> _Reading passage_
==*==

Program

Research Programs: Summer Stipends

Period of Performance

6/1/2020 - 7/31/2020

Funding Totals

$6,000.00 (approved)
$6,000.00 (awarded)


Sarkars into State: Language, Family and Politics in Early Colonial India

FAIN: FT-270761-20

Nicholas Abbott
Old Dominion University Research Foundation (Norfolk, VA 23508-0369)

Research and writing leading to a book on how dynastic conflict in India fueled British colonial expansion in the eighteenth and nineteenth centuries.

My book project examines how new ideas of statehood and sovereignty emerged in eighteenth-century India; how they became critical tools for contesting gendered claims to power and property in Indian ruling families; and how they laid conceptual foundations for the British colonial state. Using understudied Persian chronicles and archival documents, my research shows how changing conceptions of statehood not only allowed male rulers to assert greater control over rival households (sarkars) and to divest female relatives of property and authority, but also helped naturalize the increasingly hegemonic British East India Company as a paramount Indian state. In so doing, the book reveals how dynastic conflict fueled colonial expansion in India and how modern notions of statehood and sovereignty abetted a global masculinization of public politics in the eighteenth and nineteenth centuries.

==*==

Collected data
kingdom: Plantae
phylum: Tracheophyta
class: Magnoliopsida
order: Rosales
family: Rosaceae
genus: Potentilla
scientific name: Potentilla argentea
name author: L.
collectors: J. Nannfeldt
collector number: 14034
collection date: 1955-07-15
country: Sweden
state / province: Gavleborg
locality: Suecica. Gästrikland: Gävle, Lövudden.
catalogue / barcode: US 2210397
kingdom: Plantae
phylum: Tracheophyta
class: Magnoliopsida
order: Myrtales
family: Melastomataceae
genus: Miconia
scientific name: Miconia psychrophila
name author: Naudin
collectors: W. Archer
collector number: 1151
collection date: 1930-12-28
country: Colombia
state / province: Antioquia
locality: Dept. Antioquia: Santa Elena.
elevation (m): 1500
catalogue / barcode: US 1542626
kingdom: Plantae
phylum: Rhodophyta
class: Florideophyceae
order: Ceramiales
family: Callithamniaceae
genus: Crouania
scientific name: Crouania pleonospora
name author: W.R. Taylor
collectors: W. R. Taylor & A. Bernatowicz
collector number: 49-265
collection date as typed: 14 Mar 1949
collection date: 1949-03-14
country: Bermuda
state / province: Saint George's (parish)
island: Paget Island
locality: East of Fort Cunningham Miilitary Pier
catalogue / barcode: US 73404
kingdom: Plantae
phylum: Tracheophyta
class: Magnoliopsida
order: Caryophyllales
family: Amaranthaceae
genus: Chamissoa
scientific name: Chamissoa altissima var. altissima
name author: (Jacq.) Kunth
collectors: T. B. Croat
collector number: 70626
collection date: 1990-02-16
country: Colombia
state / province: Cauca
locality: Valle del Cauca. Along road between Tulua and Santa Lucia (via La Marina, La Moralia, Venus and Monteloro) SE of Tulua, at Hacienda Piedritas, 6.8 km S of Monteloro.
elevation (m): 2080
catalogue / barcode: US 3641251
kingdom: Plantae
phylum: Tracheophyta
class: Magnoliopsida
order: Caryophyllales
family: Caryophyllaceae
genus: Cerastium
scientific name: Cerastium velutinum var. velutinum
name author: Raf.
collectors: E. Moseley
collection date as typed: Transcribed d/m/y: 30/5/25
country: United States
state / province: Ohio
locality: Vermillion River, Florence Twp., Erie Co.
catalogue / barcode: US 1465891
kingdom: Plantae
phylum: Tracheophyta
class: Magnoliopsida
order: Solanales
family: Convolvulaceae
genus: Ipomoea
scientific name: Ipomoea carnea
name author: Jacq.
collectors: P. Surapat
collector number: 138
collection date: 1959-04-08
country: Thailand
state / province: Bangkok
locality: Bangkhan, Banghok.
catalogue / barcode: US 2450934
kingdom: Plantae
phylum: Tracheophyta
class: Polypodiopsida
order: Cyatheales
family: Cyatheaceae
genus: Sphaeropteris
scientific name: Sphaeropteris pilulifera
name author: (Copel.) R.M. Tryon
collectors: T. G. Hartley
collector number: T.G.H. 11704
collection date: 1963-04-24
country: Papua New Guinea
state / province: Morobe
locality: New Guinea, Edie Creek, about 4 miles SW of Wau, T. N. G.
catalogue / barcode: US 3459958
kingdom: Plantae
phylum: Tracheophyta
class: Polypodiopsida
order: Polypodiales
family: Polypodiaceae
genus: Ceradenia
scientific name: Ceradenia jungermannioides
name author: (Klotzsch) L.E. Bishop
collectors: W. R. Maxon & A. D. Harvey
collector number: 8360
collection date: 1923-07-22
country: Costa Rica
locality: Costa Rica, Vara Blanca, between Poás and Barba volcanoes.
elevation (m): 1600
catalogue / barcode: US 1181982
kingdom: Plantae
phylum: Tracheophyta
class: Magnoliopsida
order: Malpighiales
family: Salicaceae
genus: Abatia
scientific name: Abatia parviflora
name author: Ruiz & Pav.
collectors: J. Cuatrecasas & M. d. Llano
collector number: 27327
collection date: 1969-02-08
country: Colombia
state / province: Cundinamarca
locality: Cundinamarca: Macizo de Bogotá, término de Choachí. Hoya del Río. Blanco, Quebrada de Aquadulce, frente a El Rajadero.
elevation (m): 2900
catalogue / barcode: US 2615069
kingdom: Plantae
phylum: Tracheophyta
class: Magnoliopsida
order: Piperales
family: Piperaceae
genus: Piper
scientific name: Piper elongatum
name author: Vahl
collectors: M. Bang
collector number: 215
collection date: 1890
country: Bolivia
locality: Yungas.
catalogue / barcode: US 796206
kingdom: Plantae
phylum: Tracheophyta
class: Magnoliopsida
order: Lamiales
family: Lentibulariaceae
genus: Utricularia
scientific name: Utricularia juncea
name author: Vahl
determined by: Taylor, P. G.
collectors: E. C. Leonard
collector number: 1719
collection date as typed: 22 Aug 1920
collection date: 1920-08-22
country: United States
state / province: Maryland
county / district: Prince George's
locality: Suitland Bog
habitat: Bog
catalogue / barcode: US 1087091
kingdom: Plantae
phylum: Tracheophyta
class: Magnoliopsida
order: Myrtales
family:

==*==

> _Required work_
Update a section of the grant record. Begin at the words "Research and writing", stop after "expansion in the eighteenth and nineteenth centuries.", and swap "fueled" for "drove". This data has nothing to do with the grant record.

> _Answer to the task_
Research and writing leading to a book on how dynastic conflict in India drove British colonial expansion in the eighteenth and nineteenth centuries.